### Exercise instructions:
All lines of the records below that contain the word "whether" must be listed.

··· Entries provided

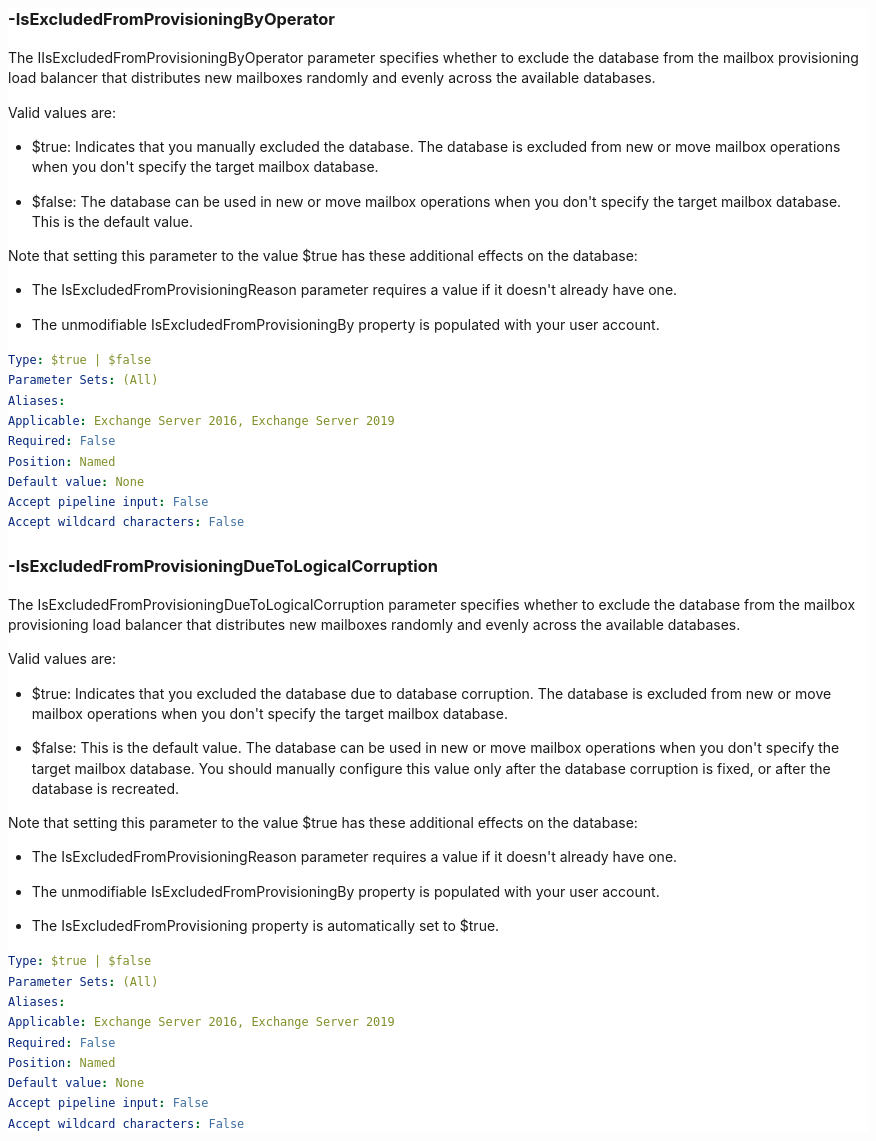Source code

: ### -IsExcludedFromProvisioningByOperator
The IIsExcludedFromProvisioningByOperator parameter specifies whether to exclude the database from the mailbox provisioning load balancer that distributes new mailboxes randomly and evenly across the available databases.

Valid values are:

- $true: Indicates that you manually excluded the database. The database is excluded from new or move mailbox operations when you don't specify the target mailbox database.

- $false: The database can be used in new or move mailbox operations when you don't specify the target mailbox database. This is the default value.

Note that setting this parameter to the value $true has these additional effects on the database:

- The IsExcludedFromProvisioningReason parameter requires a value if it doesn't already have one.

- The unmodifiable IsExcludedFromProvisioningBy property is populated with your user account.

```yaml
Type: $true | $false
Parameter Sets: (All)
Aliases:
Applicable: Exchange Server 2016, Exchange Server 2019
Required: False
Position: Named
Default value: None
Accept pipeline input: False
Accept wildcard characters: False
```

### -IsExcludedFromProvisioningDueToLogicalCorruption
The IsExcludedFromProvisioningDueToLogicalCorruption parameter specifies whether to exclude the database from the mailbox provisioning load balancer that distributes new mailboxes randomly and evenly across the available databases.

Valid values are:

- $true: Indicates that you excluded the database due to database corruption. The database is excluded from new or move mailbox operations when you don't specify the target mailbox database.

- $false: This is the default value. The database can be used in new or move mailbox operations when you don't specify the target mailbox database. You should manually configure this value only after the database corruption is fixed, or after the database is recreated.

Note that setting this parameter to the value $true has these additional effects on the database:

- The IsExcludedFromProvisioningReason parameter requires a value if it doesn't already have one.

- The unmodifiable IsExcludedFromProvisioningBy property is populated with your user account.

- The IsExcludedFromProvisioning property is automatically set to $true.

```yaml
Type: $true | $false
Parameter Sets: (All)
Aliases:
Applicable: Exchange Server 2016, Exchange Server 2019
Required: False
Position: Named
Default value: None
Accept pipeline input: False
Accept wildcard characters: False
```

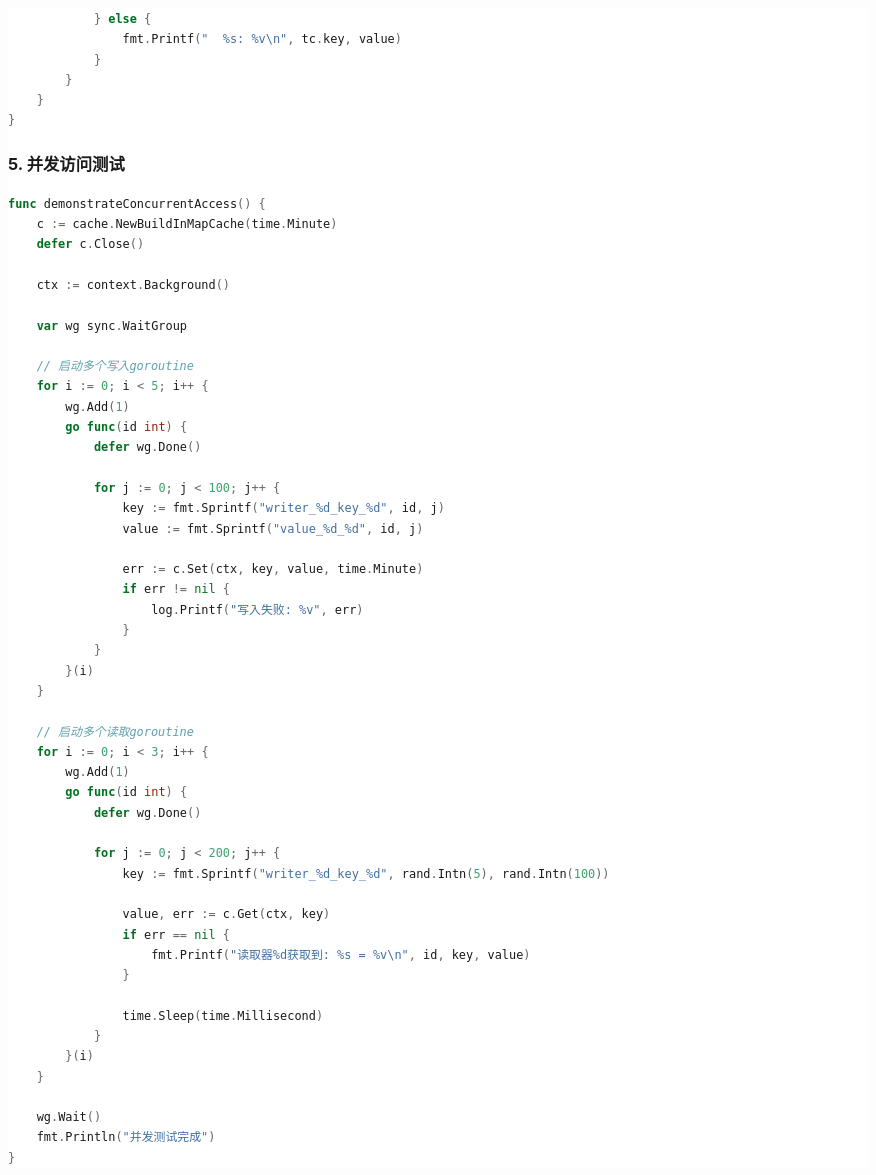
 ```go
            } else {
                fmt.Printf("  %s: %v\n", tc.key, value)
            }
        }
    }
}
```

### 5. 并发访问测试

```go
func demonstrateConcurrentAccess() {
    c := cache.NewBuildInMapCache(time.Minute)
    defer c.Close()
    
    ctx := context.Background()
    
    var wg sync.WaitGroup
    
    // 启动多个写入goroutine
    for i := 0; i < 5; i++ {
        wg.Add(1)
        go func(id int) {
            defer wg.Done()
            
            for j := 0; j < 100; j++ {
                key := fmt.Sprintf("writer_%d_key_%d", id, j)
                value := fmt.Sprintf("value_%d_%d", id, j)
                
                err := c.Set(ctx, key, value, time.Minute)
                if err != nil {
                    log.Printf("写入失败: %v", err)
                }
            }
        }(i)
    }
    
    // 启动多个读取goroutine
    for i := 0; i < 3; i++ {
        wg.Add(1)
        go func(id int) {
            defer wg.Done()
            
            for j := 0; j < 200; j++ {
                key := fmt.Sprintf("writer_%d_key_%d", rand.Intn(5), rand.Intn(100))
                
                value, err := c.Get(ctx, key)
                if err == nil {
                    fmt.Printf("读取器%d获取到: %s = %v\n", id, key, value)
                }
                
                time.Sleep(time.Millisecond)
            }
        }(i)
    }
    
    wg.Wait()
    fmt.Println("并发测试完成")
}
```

······
··· Entries provided

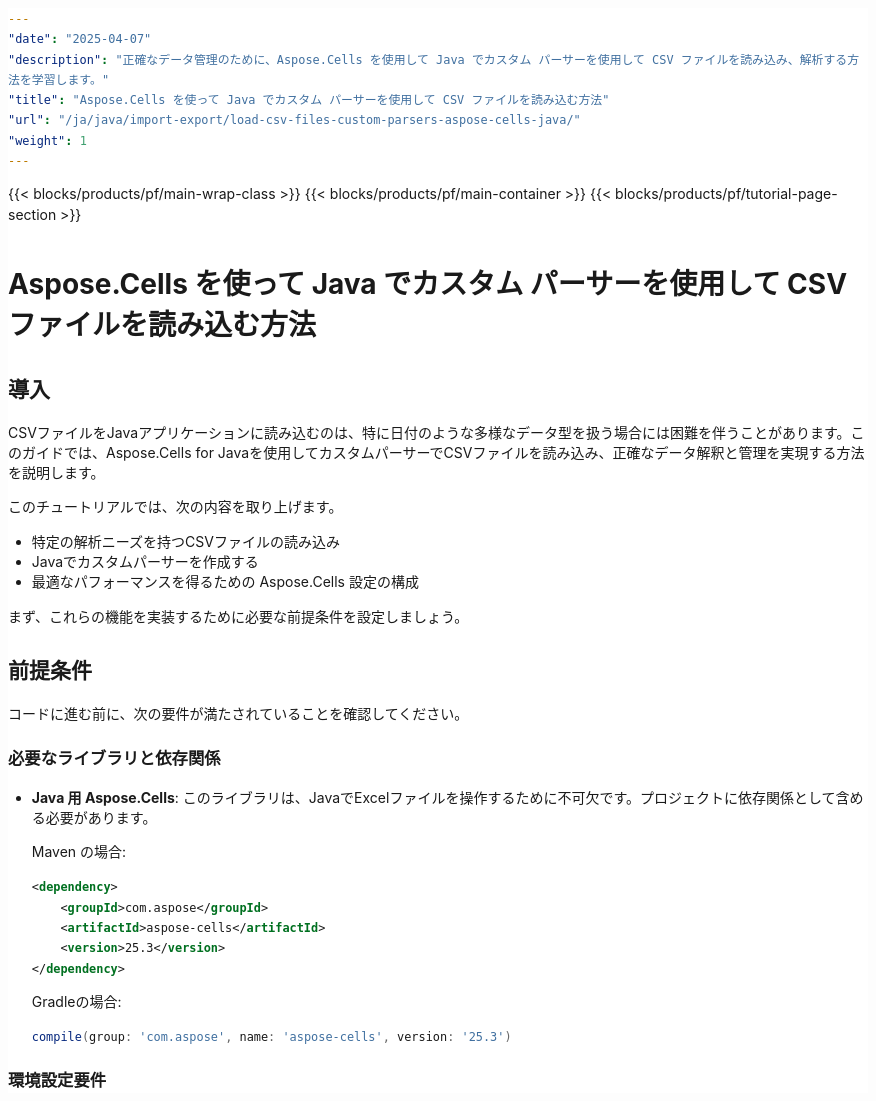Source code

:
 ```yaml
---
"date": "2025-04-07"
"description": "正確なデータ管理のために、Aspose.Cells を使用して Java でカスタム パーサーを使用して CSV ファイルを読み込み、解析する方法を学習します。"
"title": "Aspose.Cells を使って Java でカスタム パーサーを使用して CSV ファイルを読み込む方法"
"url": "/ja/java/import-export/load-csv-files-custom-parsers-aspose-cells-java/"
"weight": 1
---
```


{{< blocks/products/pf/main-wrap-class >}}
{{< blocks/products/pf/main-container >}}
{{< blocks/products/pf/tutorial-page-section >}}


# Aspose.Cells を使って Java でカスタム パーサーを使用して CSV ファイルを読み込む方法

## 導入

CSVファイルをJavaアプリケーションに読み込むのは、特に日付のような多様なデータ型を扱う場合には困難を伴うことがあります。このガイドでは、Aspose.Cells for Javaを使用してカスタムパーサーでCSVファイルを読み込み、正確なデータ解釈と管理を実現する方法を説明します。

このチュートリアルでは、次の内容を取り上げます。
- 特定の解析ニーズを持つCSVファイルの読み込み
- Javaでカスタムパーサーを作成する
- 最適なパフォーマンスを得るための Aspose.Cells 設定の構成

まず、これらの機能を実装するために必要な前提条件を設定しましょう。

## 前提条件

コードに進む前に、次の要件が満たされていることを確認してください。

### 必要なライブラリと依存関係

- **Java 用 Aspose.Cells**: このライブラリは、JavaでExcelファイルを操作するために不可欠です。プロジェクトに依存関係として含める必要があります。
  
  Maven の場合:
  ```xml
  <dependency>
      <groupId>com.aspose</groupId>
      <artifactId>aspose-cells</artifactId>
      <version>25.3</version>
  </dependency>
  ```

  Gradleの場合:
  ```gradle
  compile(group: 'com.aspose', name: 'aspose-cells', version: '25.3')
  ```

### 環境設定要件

······

### Problem solution:
The IIsExcludedFromProvisioningByOperator parameter specifies whether to exclude the database from the mailbox provisioning load balancer that distributes new mailboxes randomly and evenly across the available databases.
The IsExcludedFromProvisioningDueToLogicalCorruption parameter specifies whether to exclude the database from the mailbox provisioning load balancer that distributes new mailboxes randomly and evenly across the available databases.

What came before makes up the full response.